Nachdem sie an einem Abend auf dem Nachhauseweg brutal überfallen wird und ihr der Sanitäter Billy zu Hilfe kommt, baut sich behutsam eine gewisse Nähe zu ihm auf. Billy erweckt den Eindruck, als trüge auch er an schweren Erlebnissen der Vergangenheit. Beide brauchen Zeit, um sich ihre wachsenden Gefühle füreinander zu gestehen und den Schritt in eine neue Partnerschaft zu wagen. Leider soll das Glück von Clara und Billy nicht lange halten. Ein dramatisches Ereignis in den vier Wänden der kleinen „shelter“-Bibliothek hat verhängnisvolle Konsequenzen, die nicht nur die fest geglaubte liebevolle Bindung in Frage stellt, sondern Clara zum ersten Mal in ihrem Leben in einen existentiellen Zustand versetzt, in dem sie sich dem Lesen verweigert und selbst aus der Literatur keine Kraft schöpfen kann. In den Wirren der letzten Kriegstage und des sich anbahnenden Friedens, reißt die Kette der Geschehnisse jedoch nicht ab und die Geschichte von Clara und Billy ist noch nicht zu Ende erzählt.
Wahre Begebenheit mit aktuellem Bezug zur Gegenwart
Die englische Autorin Kate Thompson lebt selbst in London. Als die Bethnal Green Library achtzig Jahre nach dem zweiten Weltkrieg zu Beginn der Pandemie ihren Betrieb einstellen muss und ihr Fortbestand gefährdet scheint, beteiligt sie sich an einer Rettungskampagne gegen die Bibliotheks-Schließung. Um eindringlich an die bewegte Vergangenheit der Bücherei zu erinnern und die Bedeutsamkeit für ihre Besucher hervorzuheben, entsteht als Thompsons Beitrag zur Initiative ihr Roman, der in fiktiver Form die Geschichte der „shelter-library“ aufleben lässt. Ausgehend von „The Blitz“, den nicht enden wollenden Luftangriffen der Deutschen zwischen Herbst 1940 und Frühjahr 1941, bei denen die Menschen vor der Bedrohung aus der Luft unter die Erde flohen.

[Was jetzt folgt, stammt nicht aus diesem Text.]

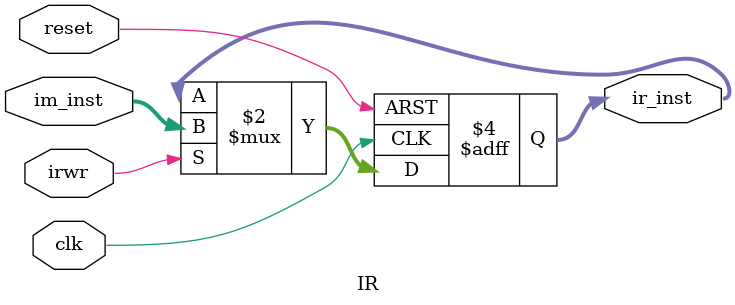
<source format=v>
module IR(clk,reset,irwr,im_inst,ir_inst);
   input clk;
   input reset;
   input irwr;
   input [31:0] im_inst;
   output [31:0] ir_inst;
   reg [31:0] ir_inst;
   always@(posedge clk or posedge reset)
   begin
      if(reset)
        ir_inst<=32'b0;
      else if(irwr)
        ir_inst<=im_inst;
   end
endmodule
</source>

Mit einer Rahmenhandlung versetzt sie die Erzählung in die Tage von Corona und lässt eine Figur des Buches als Zeitzeugin in einer Rückblende die Geschehnisse im unterirdischen Behelfsbunker berichten. Dabei verarbeitet sie reale Ereignisse und Namen, die Charaktere sind jedoch frei erfunden.
Kate Thompson gelingt der Balanceakt zwischen der Schilderung, der oft erschütternden, tragischen Vorkommnisse des Krieges und dem Glauben an eine neue Liebe in einer friedlichen Zukunft ohne Rührseligkeit. Mitreißend und einfühlsam geschrieben, zeigt das Buch immer Respekt gegenüber dem persönlichen Leid der Betroffenen.
Durch die optimistische Einstellung der Protagonisten liest es sich motivierend und hoffnungsvoll. Die Hilfe, die diese für sich in Büchern finden, und die sie, als Verantwortliche durch das Angebot der unterirdischen ganz besonderen Bücherei auch deren Publikum schenken, wird dabei zum eindrucksvollen Beispiel dafür, was Lesen in Notsituationen bewirken kann und wie wichtig ein freier Zugriff auf Bücher ist, den gerade eine öffentliche Bibliothek garantiert - ein Ort wie die Bethanal Green Library - sowohl damals als auch heute.
Fazit
Der Roman vereint bewegend erzählt, historische Wirklichkeit, Fiktion und aktuellen Gegenwartsbezug. Trotz des erschütternden Kriegsszenarios bestimmt der feste Zukunftsglaube der starken Charaktere den positiven Tenor der Geschichte. Genau das das richtige Buch für die Ausleihe der Bibliothek der Hoffnung.